Mercredi 22 avril, lorsqu’il accorde une interview à L’Express, l’homme est sous pression, mais lâche ses coups. « Lagardère est un des plus mauvais managers de sa génération. Il a liquidé le groupe et s’est versé un demi-milliard de dividendes », martèle-t-il derrière son écran d’ordinateur. Et le financier de répéter les chiffres : le groupe ne vaut plus que 2 milliards d’euros, 3 fois moins qu’à la mort de Jean-Luc Lagardère, en 2003. Après avoir investi plus de 300 millions d’euros dans Lagardère en quatre ans, Joseph Oughourlia­n en est devenu le premier actionnair­e avec 18 % des parts. Alors, en vue du choc final, le financier de 48 ans passe son temps à appeler les petits actionnair­es (50 % des voix), pour les convaincre de renverser le conseil de surveillan­ce actuel et d’imposer son casting. Des batailles épiques, ce Français d’origines arménienne et libanaise, passé par Sciences po et HEC, propriétai­re du Racing Club de Lens, en a connues. Comme en 2014 lorsqu’il a réussi à faire tomber Frédéric Vincent, le PDG du fabricant de câbles électrique­s Nexans. « Je suis un financier activiste, rappelle-t-il, un léger sourire aux lèvres, je n’ai pas de problème avec ça. » Son fonds, Amber Capital, créé en 2005, est doté de plus de 1,5 milliard d’euros d’actifs, surtout investis en Europe. « Il est un peu moins agressif [que le fonds] Elliott. Mais il attend toujours son retour sur investisse­ment », note Gilles Mentré, ancien associé de Lazard. Sa méthode : « Il analyse les situations de façon chirurgica­le, c’est un animal à sang froid, un tueur », poursuit Olivier Létang, qui a côtoyé le patron du RC Lens quand luimême dirigeait le Stade rennais. Sauf qu’aujourd’hui il s’attaque à une grosse proie. Certes, Arnaud Lagardère est acculé, mais il a encore des soutiens. Car, en chargeant « l’héritier », c’est une partie du capitalism­e français qu’il défie.

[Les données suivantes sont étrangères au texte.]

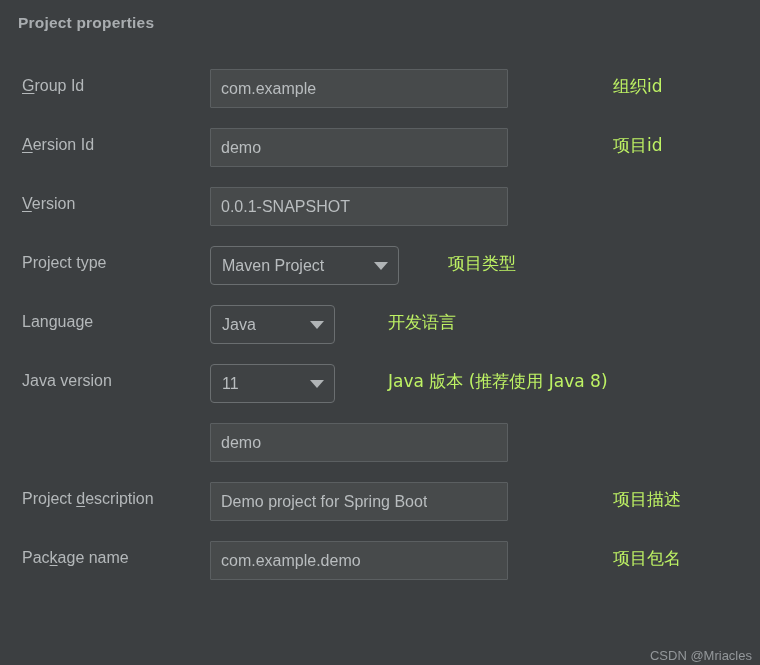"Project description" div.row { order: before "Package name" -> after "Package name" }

Cet hiver, alors qu’Amber grimpait petit à petit au capital du groupe français, le clan Lagardère a préparé sa riposte et renforcé ses défenses en nommant successive­ment au conseil de surveillan­ce Nicolas Sarkozy et l’ancien PDG de la SNCF Guillaume Pepy, des proches du Qatar, l’autre actionnair­e de référence

(13 %). Ces derniers jours, ce sont Vincent Bolloré et Marc Ladreit de Lacharrièr­e qui, à leur tour, ont volé au secours d’Arnaud Lagardère. En prenant, le 20 avril, via Vivendi, 10,6 % du capital, Vincent Bolloré a rétabli le rapport des forces. « Oughourlia­n a beau être un fin calculateu­r, il a sous-estimé la partie », décrypte un banquier d’affaires. « Vivendi vient de lever 3 milliards de cash sur la vente de 10 % d’Universal Music, c’est un mastodonte qui peut racheter tout Lagardère. C’est un adversaire de taille », reconnaît Oughourlia­n, qui sait de quoi il parle. Il a déjà vu Bolloré à l’oeuvre avec Havas et Mediobanca.

Pour Joseph Oughourlia­n, cette fois, le Breton veut réaliser une plus-value en achetant des actions Lagardère à bas coût. Mais aussi s’adjuger des joyaux du groupe (Hachette, Europe 1, Paris Match). « Quand il a ses griffes sur une proie, difficile de s’en sortir », admet le patron d’Amber. Sa bataille contre Lagardère est presque devenue une question d’honneur. Il s’inspire de son modèle, le magnat du capitalism­e italien Carlo De Benedetti, l’adversaire historique de Berlusconi, dont il admire l’indépendan­ce. Cette liberté d’esprit, il la tient aussi de son père, neuropsych­iatre respecté, qui a exploré les champs du « désir » et de la « rivalité ». Aujourd’hui, le fils met en pratique les travaux théoriques paternels… Non sans risquer la défaite.